The town is littered with human militia standing in your way, but they're serving the vampires who are the true stars of the show. They're certainly challenging given their superior health, speed and ability to quickly zig and zag towards you, phasing through the world to get up close. We started our preview several hours in and from memory I must have encountered roughly 3 or 4 different types of Vampire enemies; a good sign that there's a decent level of variety to the enemies, and hopefully plenty more we're yet to see.
Despite their obvious otherworldly strengths though, you never feel particularly outmatched. By this point in the game, we had a veritable arsenal to utilise, from your everyday machine guns, and shotguns, to more nifty UV light guns, and a high-powered stake launcher. It felt like there was a good variety to the weaponry, which felt equally up to the task of taking down the creatures of the night. That said when you encounter more than one it immediately ups the stakes (no pun intended) and created a more engaging and wholly difficult challenge to overcome.
What was quite surprising though, was just how good the weapons felt. Ironically one of the questions I was asked by a colleague whilst writing this was ‘please tell me the shooting feels better’ and safe to say if you’ve struggled with Arkane’s squishy guns in the past you won’t have any real issues here. The biggest compliment I can give really is that I simply didn’t notice it whilst playing. The guns all felt distinctive, whether it was a snappy pistol, or a more weighty high-caliber sniper. A big relief given how much the game appears to have set itself up as a multiplayer focussed co-op shooter and certainly an area Arkane fans need not worry over as we approach launch.

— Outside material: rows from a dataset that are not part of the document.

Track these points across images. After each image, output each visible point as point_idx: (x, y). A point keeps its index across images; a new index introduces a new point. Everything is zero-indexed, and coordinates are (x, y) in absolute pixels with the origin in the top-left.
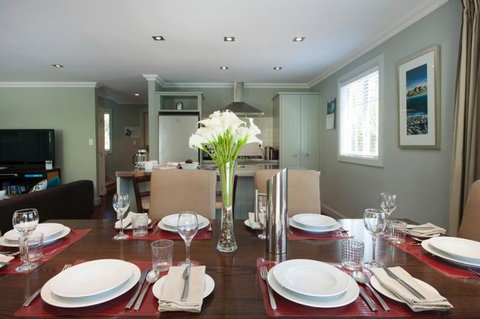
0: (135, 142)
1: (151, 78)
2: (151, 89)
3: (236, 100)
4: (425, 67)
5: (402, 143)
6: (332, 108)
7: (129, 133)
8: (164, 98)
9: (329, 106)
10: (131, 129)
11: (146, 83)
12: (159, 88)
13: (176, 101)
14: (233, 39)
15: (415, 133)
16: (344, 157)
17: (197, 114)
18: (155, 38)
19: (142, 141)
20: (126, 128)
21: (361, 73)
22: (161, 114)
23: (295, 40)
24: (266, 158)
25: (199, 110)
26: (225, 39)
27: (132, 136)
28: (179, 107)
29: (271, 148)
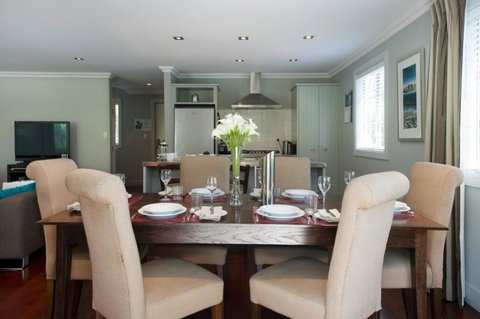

Of course though, if you’ve watched the trailers - or played any Arkane game - you’ll know it’s not just the weapons that are part of your toolkit, you’ve got abilities too. Unfortetly, our playthrough only meant I could experience one character, which in my case was Layla, who could summon a lift to help provide a jumping boost, a telekinetic umbrella that blocked bullet fire (and send it back), as well as one final ability to summon her Vampire Ex-Boyfriend to join the fight.
As you’d expect, there’s a whole skill tree system involved where you can pump points into improving or tweaking your characters abilities, but I wasn’t able to dig too deep into this side of the game in the timeframe. That being said, the abilities did add an interesting extra mechanic to use when things get too hairy or you need an extra edge.
Strictly speaking as someone who only got to experience the game in its single-player format, there's certainly a lot to enjoy and I'd certainly be itching to unravel the full story from start to finish. Not to mention, to give other characters a try to see what their unique toolkits bring to the party.
If anything, some of the biggest issues I had with Redfall mostly stem from the open world it's set in and the somewhat less engaging storyline that's been spread across this town. But, Arkane has earned the right to stretch their legs and try something different, and it certainly still retains that Arkane magic under the hood.
Part of me wonders if perhaps, when played in a group of 2-4, if those bugbears will wash away, drowned out by the chaotic multiplayer mayhem unfolding around you. For now, I'll have to wait and see, but I'm certainly intrigued enough to want to sink my tooth into more of Redfall when it's released in May.
Redfall will release on Xbox Series X/S, PC and Xbox Game Pass on May 2, 2023.